A carbon charge, as proposed earlier by the Board of Managers, taxes carbon emissions to promote reductions in pollution. The college would put the money collected from the charge towards initiatives encouraging energy reduction and the use of renewable energy. An article posted on the College’s webpage and sent out in an electronic newsletter on Monday explained that “a working group of members of the faculty and staff” helped to design this plan.
The carbon charge will impose three subprograms. First of these is a price on all new construction based on the rate of $40 per metric ton of carbon dioxide. This has not yet been implemented, and an email from Director of Sustainability Aurora Winslade did not specify when it would begin, or whether or not it would affect current building projects. Additionally, approximately 0.5% of each department’s budget will be levied, beginning during the approaching fiscal year. This is not designed to affect salaries, but will be increased over time. Finally, the money gained, which is estimated to be $300,000 in the first year with these directives, will be put towards various projects aimed at reducing the College’s carbon footprint. Winslade will lead a committee to manage these funds.
Winslade wrote in an email, “A primary goal of this new policy, however, is to induce positive behavior change by making individuals’ carbon emissions more apparent and meaningful.” Over the next few years, programs will be released, including a student Presidential Sustainability Research Fellow initiative to be formally announced soon.
The Environmental Impact Committee met on Monday and discussed the new carbon charge. The committee works directly with Aurora Winslade to improve sustainability efforts. SGO Chair of Environmental Impact Bennett Parrish ’18 said the “committee overall is excited that the board made this decision. This is a big step forward for the board.”

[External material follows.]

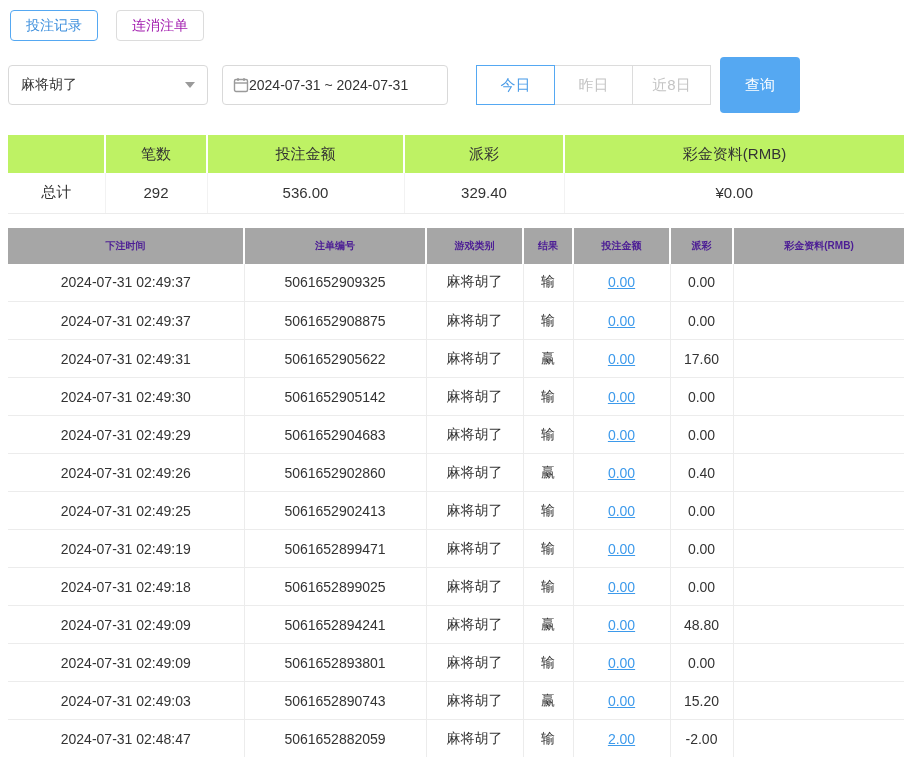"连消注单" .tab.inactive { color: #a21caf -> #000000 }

The College’s announcement groups further specific changes in the budget into the categories of student charges, endowment spending, fundraising, and strategic initiatives. The increase in student charges will result in a full cost of $63,550 per academic year. The College also aims to increase endowment spending by 11.3 percent, approaching a total of five percent—the highest percentage of endowment permitted by the spending policy. Between this fall and 2020, the Board announced that it would like to raise $450 million through fundraising, as well as increase enrollment by 20 students for the next academic year. To meet the needs of the additional students, more faculty will be hired, and construction will continue around campus.
Board of Managers Member Harold Kalkstein ’78 clarified in an email that these changes do not directly result from the new carbon charge. He wrote, “Over the past 10 years tuition has increased each year somewhere between 3-4.5%/year as a function of the overall budget requirements of the college. The carbon charge is, in fact, a charge, taken against departmental budgets which have not been increased to offset the charge.”
At the time of publication, the budget had not yet been posted on the Swarthmore College website.
UPDATE (10:39 a.m., February 23): Abby Saul ’19 commented on behalf of Mountain Justice, “I think it’s really important that we take every step possible to achieve a more equitable and sustainable future here at Swarthmore College not just for ourselves, but for our whole generation. And I think the carbon tax is a really good step towards that.” Saul continued to explain how important it is to use every tool at the College’s disposal to eliminate carbon pollution, including divestment. She recounted the resolutions put forth by students, faculty, alumni, and honorary degree recipients that support the movement.
In addition to divestment, Saul suggested that funds be used to reinvest in cleaner energy sources. Specifically, she noted the success of last weekend’s Serenity Soular party, and the importance of supporting organizations which affect local communities as well. She added, “I think it’s really clear […] that the board does care about creating a sustainable future for our generation and for the world. I just think they need to rethink some of the ways in which we can do that.”
CLARIFICATION (5:36 p.m., February 23): Board of Managers Member Harold Kalkstein ’78 clarified in an email exchange that the change in student charges is not a direct result of the added carbon charge. Clarifications have been made in the original article.
UPDATE (5:53 p.m., February 23): Vice President for Finance and Administration Gregory Brown commented that the 2016-2017 budget poses changes relating to, separately, the carbon charge and tuition. In response to the greater cost of attendance, he said, “Depending on financial need, much of that increase [in price] is going to be absorbed by increased aid.”
He expects to have a thorough explanation of the budget on the Swarthmore website by Monday, February 29.